This directory houses the code that transforms raw bare-metal machines into functional Kubernetes clusters. The code in this directory depends on a LAN-accessible Proxmox VE installation (or multiple!) to create a bare-bones Kubernetes cluster using Talos.
-
Terraform installed (check the providers file for the specific version requirements)
-
Install Proxmox VE v8.0+ on a bare-metal machine (or more than one).
-
Ensure you have a file named
aws-credentialsin thetalosdirectory in the format:[default] aws_access_key_id = <redacted> aws_secret_access_key = <redacted>This provides authentication to the AWS S3 bucket backend that stores the TF state AND the KMS secret to decrypt the sops file.
-
Populate
main.tfas desired. -
Run the desired Terraform commands (i.e.
terraform plan,terraform apply). -
Run this command to create the per-node Talos configs:
./create_talos_node_configs
-
Apply (or dry-run apply) to the desired Talos cluster nodes:
# Dry run talosctl apply-config -n skrillex --file ./nodes/skrillex.yaml --dry-run # Apply talosctl apply-config -n skrillex --file ./nodes/skrillex.yaml
-
Follow the Kubernetes bootstrapping steps defined here
- If the disk is already formatted, you'll need to 'zap' it to remove formatting to be able to add it to an LVM-Thin Pool.

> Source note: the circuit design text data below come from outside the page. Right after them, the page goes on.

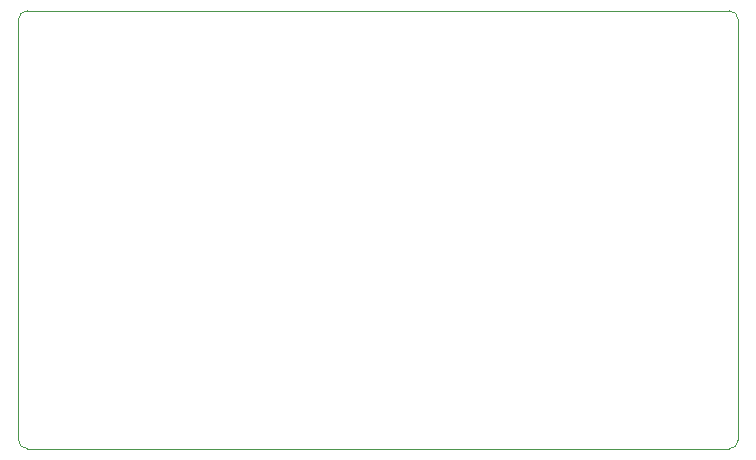
<source format=gbr>
%TF.GenerationSoftware,KiCad,Pcbnew,(5.1.6)-1*%
%TF.CreationDate,2021-04-07T17:59:20+02:00*%
%TF.ProjectId,touch_button_tester,746f7563-685f-4627-9574-746f6e5f7465,rev?*%
%TF.SameCoordinates,Original*%
%TF.FileFunction,Profile,NP*%
%FSLAX46Y46*%
G04 Gerber Fmt 4.6, Leading zero omitted, Abs format (unit mm)*
G04 Created by KiCad (PCBNEW (5.1.6)-1) date 2021-04-07 17:59:20*
%MOMM*%
%LPD*%
G01*
G04 APERTURE LIST*
%TA.AperFunction,Profile*%
%ADD10C,0.050000*%
%TD*%
G04 APERTURE END LIST*
D10*
X131318000Y-73406000D02*
G75*
G02*
X132080000Y-74168000I0J-762000D01*
G01*
X132080000Y-109728000D02*
G75*
G02*
X131318000Y-110490000I-762000J0D01*
G01*
X71882000Y-110490000D02*
G75*
G02*
X71120000Y-109728000I0J762000D01*
G01*
X71120000Y-74168000D02*
G75*
G02*
X71882000Y-73406000I762000J0D01*
G01*
X71882000Y-73406000D02*
X131318000Y-73406000D01*
X71120000Y-109728000D02*
X71120000Y-74168000D01*
X132080000Y-109728000D02*
X132080000Y-74168000D01*
X71882000Y-110490000D02*
X131318000Y-110490000D01*
M02*

</source>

To do so:
sgdisk --zap-all /dev/<disk>. To find the disk path, uselsblk.- The disk will be formatted if, for example, if was previously used in a storage cluster.
- Navigate to relevant node in Proxmox GUI -> Disks -> LVM-Thin -> "Create: Thinpool"
- Select new disk by block device name (
lsblkmight help show available nodes on the node). Example names:/dev/sda,/dev/sdb,/dev/sdc. - Give the disk a name. I've chosen to increment the disks by the bay #. Example: Bay #3 ->
disk3 - Hit "Create".
EZPZ. Once the disk is available on the node:
kubectl -n storage rollout restart deploy/rook-ceph-operator-
Identify the OSD(s) to remove:
kubectl -n storage exec -it deploy/rook-ceph-tools -- ceph osd tree -
Mark the OSD out (starts data rebalancing away from it):
kubectl -n storage exec -it deploy/rook-ceph-tools -- ceph osd out osd.<ID>
-
Wait for rebalancing to complete:
kubectl -n storage exec -it deploy/rook-ceph-tools -- ceph -w # Or check status periodically # Wait until HEALTH_OK or at least no recovery/rebalancing in progress. kubectl -n storage exec -it deploy/rook-ceph-tools -- ceph status
-
Purge the OSD (removes it from the cluster):
kubectl -n storage exec -it deploy/rook-ceph-tools -- ceph osd purge osd.<ID> --yes-i-really-mean-it
-
Delete the OSD deployment:
kubectl -n storage delete deploy rook-ceph-osd-<ID>
-
If the disk was explicitly listed in CephCluster CR, update the spec to remove it, otherwise Rook may try to recreate the OSD.
-
Clean the disk (if reusing or decommissioning):
# From rook-tools or the node itself kubectl -n storage exec -it deploy/rook-ceph-tools -- ceph-volume lvm zap /dev/sdX --destroy
Tip: If removing multiple OSDs, do them one at a time and wait for full rebalancing between each to minimize risk and cluster load.
Can perform a rolling upgrade with the TF provider and a standard TF workflow (or talosctl also works per the docs).
The Talos TF provider is relatively under-featured for upgrades (Example of lack of features here). So it's best to use talosctl and follow the more production-ready upgrade path here.
There are some Kubernetes configurations, such as the kube-proxy configuration, which talosctl manages but only touches during Kubernetes bootstraps/upgrades. Here is a good example. To update a resource whose state is entirely within Kubernetes, but the config is managed via Talos, refer to the upgrading Kubernetes section above
Talos & Kubernetes versions are linked quite closely. If you're multiple versions behind on each:
- Upgrade them in lock step (i.e. upgrade Talos one minor version, then Kubernetes one minor version). If this isn't done, weird stuff can start to happen. (Trust me)
- Upgrade Talos's minor version first, then Kubernetes's minor version.
- Enable Talos logs to be sent to a logging endpoint, similar to this example.
I attempted for quite a while to avoid tedious manual declarations of IP addresses for each Kubernetes node. I found some level of success assigning MAC addresses to the VMs, reading the DHCP-assigned IPv4 addresses from the Unifi Router, then using that in the rest of the process. But ultimately, it was unsuccessful. The Unifi Router would begin to get confused with the introduction of virtual IPs, such as the Talos Virtual IP, and begin to return the Virtual IP when I needed the direct node IP. I had to scrap this idea unfortunately. Instead, we assign each node an IP address and MAC address in main.tf manually.